### What you are asked to do
For each of the rows below, render the text as a JSON list of strings with one string per line, leaving out any blank lines.

### Data provided
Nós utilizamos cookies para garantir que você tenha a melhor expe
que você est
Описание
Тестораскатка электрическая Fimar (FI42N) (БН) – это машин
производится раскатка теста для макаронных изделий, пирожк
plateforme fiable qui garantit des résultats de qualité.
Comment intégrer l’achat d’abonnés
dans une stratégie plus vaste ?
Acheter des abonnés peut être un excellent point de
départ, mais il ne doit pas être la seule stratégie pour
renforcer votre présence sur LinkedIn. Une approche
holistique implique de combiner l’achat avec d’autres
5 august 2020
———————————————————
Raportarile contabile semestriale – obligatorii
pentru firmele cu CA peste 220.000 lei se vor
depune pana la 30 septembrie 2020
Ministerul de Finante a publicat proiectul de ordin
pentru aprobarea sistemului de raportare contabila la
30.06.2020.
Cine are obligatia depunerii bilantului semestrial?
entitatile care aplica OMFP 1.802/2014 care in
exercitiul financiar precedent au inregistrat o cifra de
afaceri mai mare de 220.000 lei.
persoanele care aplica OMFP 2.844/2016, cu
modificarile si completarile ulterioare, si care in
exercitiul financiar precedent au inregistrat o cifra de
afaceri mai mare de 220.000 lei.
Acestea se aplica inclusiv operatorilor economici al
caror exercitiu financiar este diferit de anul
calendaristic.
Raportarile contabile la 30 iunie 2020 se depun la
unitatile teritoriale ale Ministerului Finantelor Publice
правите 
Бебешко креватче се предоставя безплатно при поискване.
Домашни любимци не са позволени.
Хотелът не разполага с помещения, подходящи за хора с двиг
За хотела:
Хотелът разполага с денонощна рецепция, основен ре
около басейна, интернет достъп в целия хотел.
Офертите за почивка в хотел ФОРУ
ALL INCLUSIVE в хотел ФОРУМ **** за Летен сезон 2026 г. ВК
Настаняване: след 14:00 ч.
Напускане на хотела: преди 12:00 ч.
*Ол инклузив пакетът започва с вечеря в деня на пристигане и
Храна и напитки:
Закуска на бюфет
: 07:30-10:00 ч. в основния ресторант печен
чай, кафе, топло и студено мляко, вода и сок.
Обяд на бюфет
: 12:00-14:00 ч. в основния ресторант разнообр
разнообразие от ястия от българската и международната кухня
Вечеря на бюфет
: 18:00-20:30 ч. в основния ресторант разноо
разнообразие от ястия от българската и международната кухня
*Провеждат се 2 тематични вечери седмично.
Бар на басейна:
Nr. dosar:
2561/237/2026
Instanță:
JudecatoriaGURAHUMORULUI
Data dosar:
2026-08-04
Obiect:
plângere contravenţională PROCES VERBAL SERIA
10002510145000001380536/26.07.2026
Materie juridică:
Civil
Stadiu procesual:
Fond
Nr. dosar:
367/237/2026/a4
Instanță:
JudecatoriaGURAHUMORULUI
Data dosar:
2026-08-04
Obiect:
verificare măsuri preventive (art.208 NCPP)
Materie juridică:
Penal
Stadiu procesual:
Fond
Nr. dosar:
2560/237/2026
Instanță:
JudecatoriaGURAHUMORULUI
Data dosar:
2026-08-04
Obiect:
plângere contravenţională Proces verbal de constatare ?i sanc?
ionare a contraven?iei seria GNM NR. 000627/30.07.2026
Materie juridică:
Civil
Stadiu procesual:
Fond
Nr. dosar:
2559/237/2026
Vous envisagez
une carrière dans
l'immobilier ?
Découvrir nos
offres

### Result of this task
[
  "Nós utilizamos cookies para garantir que você tenha a melhor expe",
  "que você est",
  "Описание",
  "Тестораскатка электрическая Fimar (FI42N) (БН) – это машин",
  "производится раскатка теста для макаронных изделий, пирожк",
  "plateforme fiable qui garantit des résultats de qualité.",
  "Comment intégrer l’achat d’abonnés",
  "dans une stratégie plus vaste ?",
  "Acheter des abonnés peut être un excellent point de",
  "départ, mais il ne doit pas être la seule stratégie pour",
  "renforcer votre présence sur LinkedIn. Une approche",
  "holistique implique de combiner l’achat avec d’autres",
  "5 august 2020",
  "———————————————————",
  "Raportarile contabile semestriale – obligatorii",
  "pentru firmele cu CA peste 220.000 lei se vor",
  "depune pana la 30 septembrie 2020",
  "Ministerul de Finante a publicat proiectul de ordin",
  "pentru aprobarea sistemului de raportare contabila la",
  "30.06.2020.",
  "Cine are obligatia depunerii bilantului semestrial?",
  "entitatile care aplica OMFP 1.802/2014 care in",
  "exercitiul financiar precedent au inregistrat o cifra de",
  "afaceri mai mare de 220.000 lei.",
  "persoanele care aplica OMFP 2.844/2016, cu",
  "modificarile si completarile ulterioare, si care in",
  "exercitiul financiar precedent au inregistrat o cifra de",
  "afaceri mai mare de 220.000 lei.",
  "Acestea se aplica inclusiv operatorilor economici al",
  "caror exercitiu financiar este diferit de anul",
  "calendaristic.",
  "Raportarile contabile la 30 iunie 2020 se depun la",
  "unitatile teritoriale ale Ministerului Finantelor Publice",
  "правите ",
  "Бебешко креватче се предоставя безплатно при поискване.",
  "Домашни любимци не са позволени.",
  "Хотелът не разполага с помещения, подходящи за хора с двиг",
  "За хотела:",
  "Хотелът разполага с денонощна рецепция, основен ре",
  "около басейна, интернет достъп в целия хотел.",
  "Офертите за почивка в хотел ФОРУ",
  "ALL INCLUSIVE в хотел ФОРУМ **** за Летен сезон 2026 г. ВК",
  "Настаняване: след 14:00 ч.",
  "Напускане на хотела: преди 12:00 ч.",
  "*Ол инклузив пакетът започва с вечеря в деня на пристигане и",
  "Храна и напитки:",
  "Закуска на бюфет",
  ": 07:30-10:00 ч. в основния ресторант печен",
  "чай, кафе, топло и студено мляко, вода и сок.",
  "Обяд на бюфет",
  ": 12:00-14:00 ч. в основния ресторант разнообр",
  "разнообразие от ястия от българската и международната кухня",
  "Вечеря на бюфет",
  ": 18:00-20:30 ч. в основния ресторант разноо",
  "разнообразие от ястия от българската и международната кухня",
  "*Провеждат се 2 тематични вечери седмично.",
  "Бар на басейна:",
  "Nr. dosar:",
  "2561/237/2026",
  "Instanță:",
  "JudecatoriaGURAHUMORULUI",
  "Data dosar:",
  "2026-08-04",
  "Obiect:",
  "plângere contravenţională PROCES VERBAL SERIA",
  "10002510145000001380536/26.07.2026",
  "Materie juridică:",
  "Civil",
  "Stadiu procesual:",
  "Fond",
  "Nr. dosar:",
  "367/237/2026/a4",
  "Instanță:",
  "JudecatoriaGURAHUMORULUI",
  "Data dosar:",
  "2026-08-04",
  "Obiect:",
  "verificare măsuri preventive (art.208 NCPP)",
  "Materie juridică:",
  "Penal",
  "Stadiu procesual:",
  "Fond",
  "Nr. dosar:",
  "2560/237/2026",
  "Instanță:",
  "JudecatoriaGURAHUMORULUI",
  "Data dosar:",
  "2026-08-04",
  "Obiect:",
  "plângere contravenţională Proces verbal de constatare ?i sanc?",
  "ionare a contraven?iei seria GNM NR. 000627/30.07.2026",
  "Materie juridică:",
  "Civil",
  "Stadiu procesual:",
  "Fond",
  "Nr. dosar:",
  "2559/237/2026",
  "Vous envisagez",
  "une carrière dans",
  "l'immobilier ?",
  "Découvrir nos",
  "offres"
]